- You may hear recordings by Emanuel Balaban collaborating with various soloists and orchestras in the 1920s and 1940s Here on archive.org

= Emanuel Balaban =

American pianist and conductor

Emanuel Balaban (January 27, 1895 – April 17, 1973) was a pianist and free-lance conductor who taught at the Eastman School of Music and later at the Juilliard School.
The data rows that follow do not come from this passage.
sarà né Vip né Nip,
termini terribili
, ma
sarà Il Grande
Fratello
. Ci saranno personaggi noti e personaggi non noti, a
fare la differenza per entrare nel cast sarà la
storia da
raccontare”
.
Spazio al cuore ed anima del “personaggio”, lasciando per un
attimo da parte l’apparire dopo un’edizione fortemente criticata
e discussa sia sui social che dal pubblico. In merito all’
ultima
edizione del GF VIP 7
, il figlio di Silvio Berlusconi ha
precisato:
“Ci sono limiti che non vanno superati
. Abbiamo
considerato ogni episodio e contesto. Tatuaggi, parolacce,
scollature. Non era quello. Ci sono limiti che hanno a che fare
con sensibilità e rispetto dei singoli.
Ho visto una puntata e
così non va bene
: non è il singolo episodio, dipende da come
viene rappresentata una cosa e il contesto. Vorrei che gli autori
Balaban was born to Joseph Balaban and Olga Ribman Balaban in Brooklyn, New York. He attended the Institute of Musical Art, then studied under Fritz Busch in Germany. Although a pianist (he was accompanist to Efrem Zimbalist, Mischa Elman and Erica Morini), conducting was his goal. He was a conductor at the Dresden State Opera and led orchestras in Berlin, Leipzig, Dresden, New York, and Washington D.C.

From 1929 through 1944 he was Director of the Opera Department at the Eastman School of Music. In 1945 he conducted a Naumburg Orchestral Concert, in the Naumburg Bandshell, Central Park. In 1947 he joined the faculty of the Juilliard School, a position he held until his death. From 1953 to 1956 he was on the faculty of the Berkshire Music Center.

He recorded two operas composed by Gian Carlo Menotti, The Medium and The Telephone.

Balaban died at St. Barnabas Hospital in New York City. He was married to Priscilla Brown who survived him, as did his siblings Edward Balaban and Stella Appelbaum.